In case of piskworks.PlayScreen
,
there is piskworks.Vizualizer3D
class that acts as the View displaying a 3D visualization of the game board based on the Model.
Game is intended for 2 players on a common network, where one has a role of a server and the other is a client that connects to the server.
This is represented by the piskworks.HostPlayer
and piskworks.GuestPlayer
.
Both players have a piskworks.IComunicator
that manages the communication with the other player.
piskworks.IComunicator
interface is very simple - it has a way to send a message, look if messages are available and receive them.
This allowed me to use a mock communicator that didn't perform any network connections for testing purposes.
Only the host player performs checks on the board to see if the current move was a winning move. If it is, the host informs the guest in a message.
When playing the game, a 3D visualization of the game board is displayed.
piskworks.Vizualizer3D
is responsible for that.
The 3D model for the outline of the cube is generated programatically.
Models for cross and nought where drawn in Blender and exported as .obj
files.
I use piskworks.Model3DLoader
to load models from the source files.
In the game user chooses to be the host or the guest player. After that he waits to be connected with the other player. This process is different between host and guest.
piskworks.HostPlayer
acts as a server. To connect it creates a TcpListener
and listens on a specified port.
After establishing connection the created TcpClient
is passed to piskworks.ComunicatorTcp
that performs actual communication.
Listener is then closed.
piskworks.GuestPlayer
acts as a client. To connect, user must enter the IP address of the host in IPv6.
After receiving the address, the guest creates a TcpClient
and tries to connect to the host repeatedly, until it succeeds.
piskworks.ComunicatorTcp
implements the piskworks.IComunicator
interface and it is used by both host and guest players.
piskworks.ComunicatorTcp
has 2 queues - send queue and receive queue.
piskworks.IComunicator
methods interact only with these queues - ei. when sending a message it is enqueued in the send queue.
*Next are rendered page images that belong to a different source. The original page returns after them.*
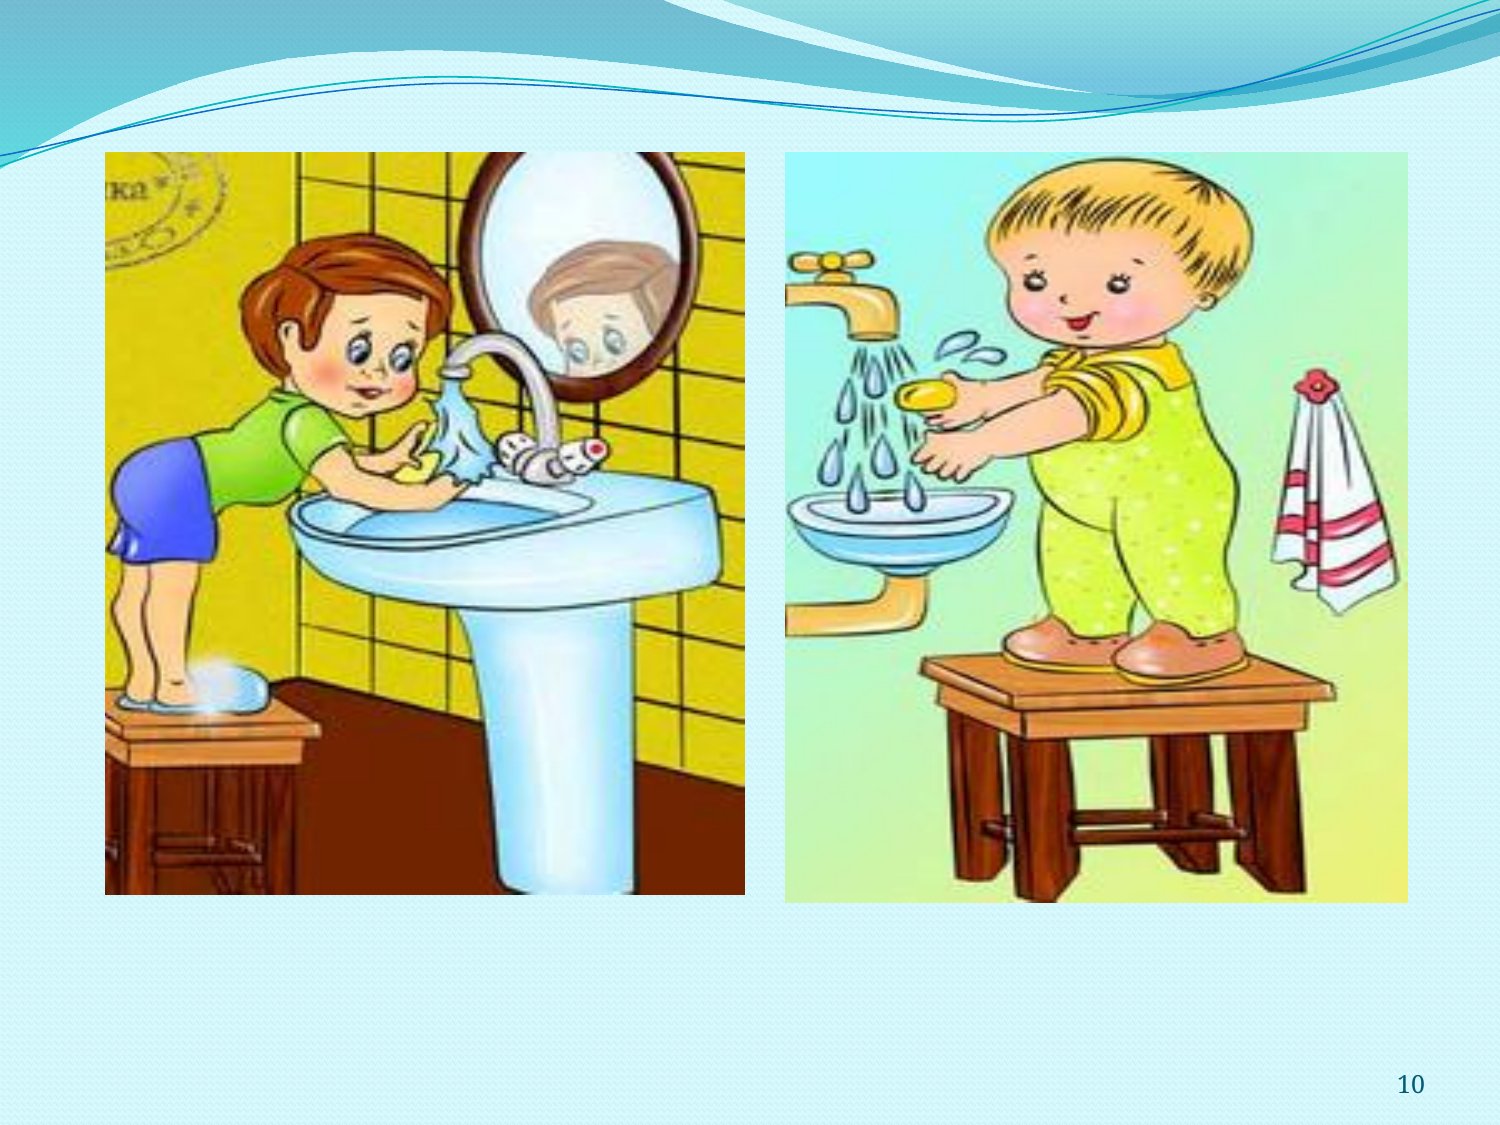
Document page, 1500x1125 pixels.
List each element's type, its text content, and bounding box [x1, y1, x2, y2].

picture [784, 152, 1408, 903]
picture [105, 152, 746, 896]
text_box [996, 35, 1477, 96]
slide_number 10 [1299, 1042, 1425, 1103]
On the background there is a parallel thread running, that monitors the network stream and the queues and performs the network communication.
Because of this the queues of piskworks.ComunicatorTcp
have to be made thread safe.
This is achieved in the piskworks.ThreadSafeQueue
. On enqueuing and dequeuing the queue is locked.
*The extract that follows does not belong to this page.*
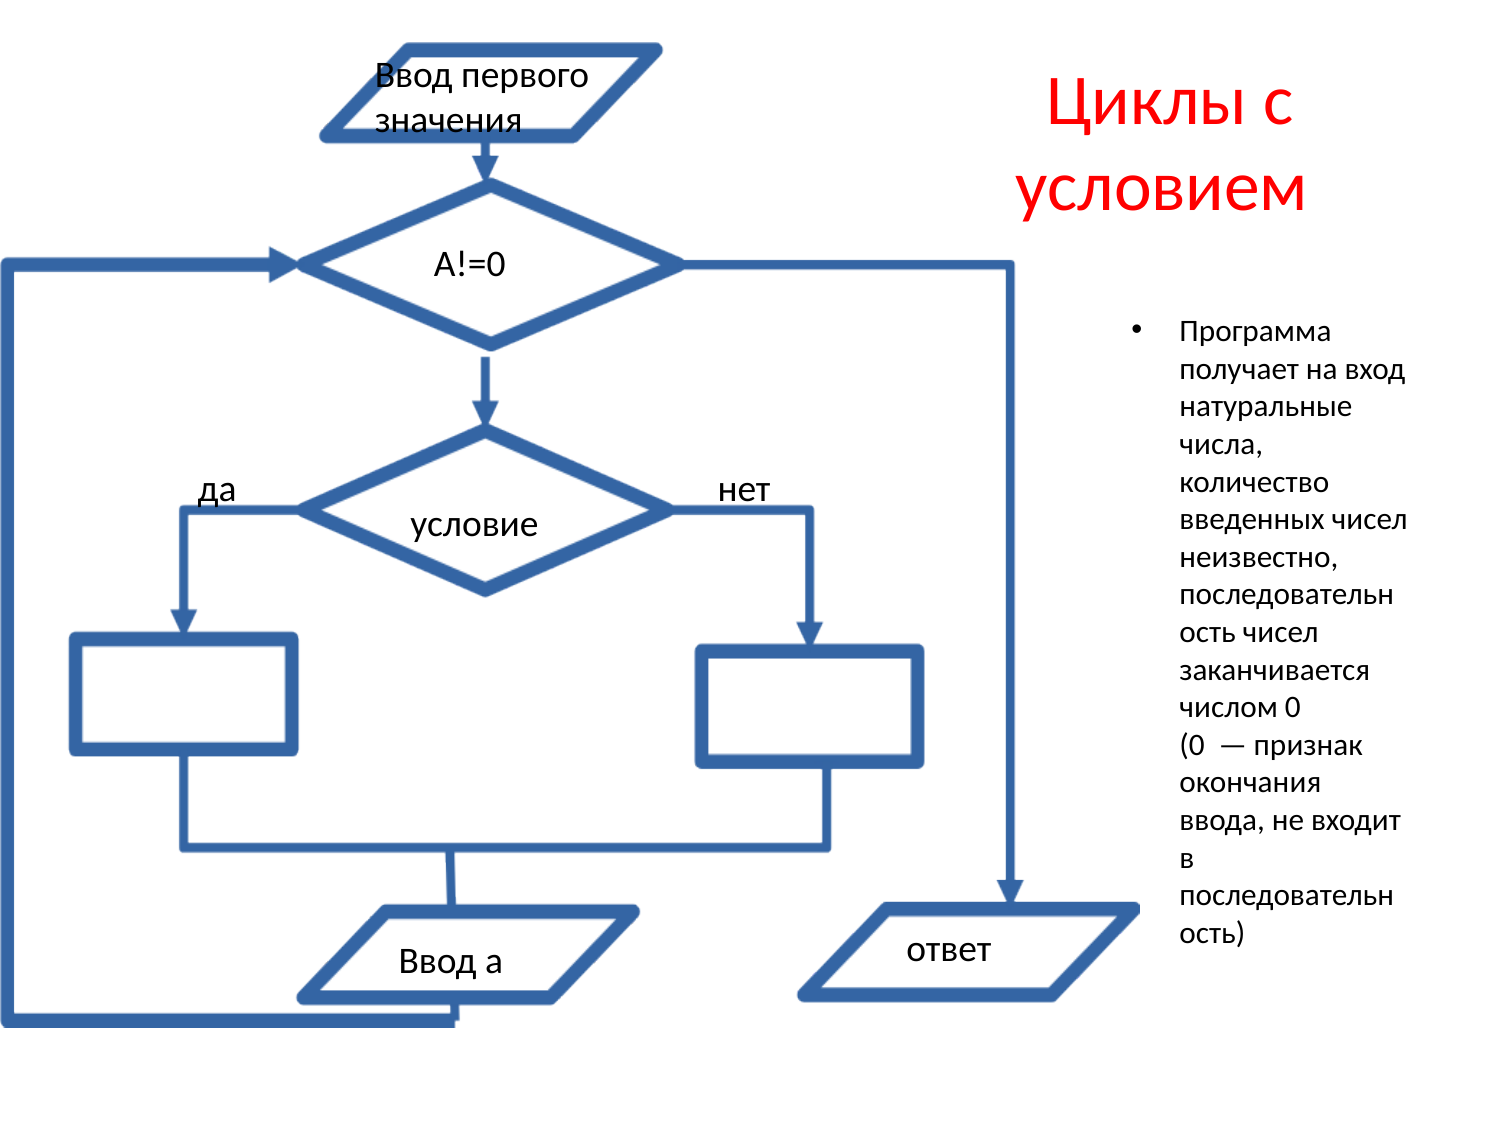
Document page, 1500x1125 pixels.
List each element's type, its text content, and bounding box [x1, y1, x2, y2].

list Программа получает на вход натуральные числа, количество введенных чисел неизвестно, последовательность чисел заканчивается числом 0 (0 — признак окончания ввода, не входит в последовательность) [1145, 302, 1425, 1005]
picture [0, 42, 1141, 1028]
title Циклы с условием [1143, 45, 1425, 233]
In dequeuing checking the count and taking the element is done atomically in one lock.
I also had to solve an issue with the TcpListener
. While waiting to connect, the user has an option to cancel connecting.
If that happens with the host, it is necessary to stop the listener and cancel the async task of connecting the client.
To do that I made the task cancelable and passed a callback, that would cancel the cancellation token source,
to the screen displayed while waiting for connection. If the connection is cancelled, the the callback is called.
This cancels the task, which emits an exception. On catching the exception, the listener is closed.
It is necessary to close the listener, so that the port is freed and the user can trie to connect again.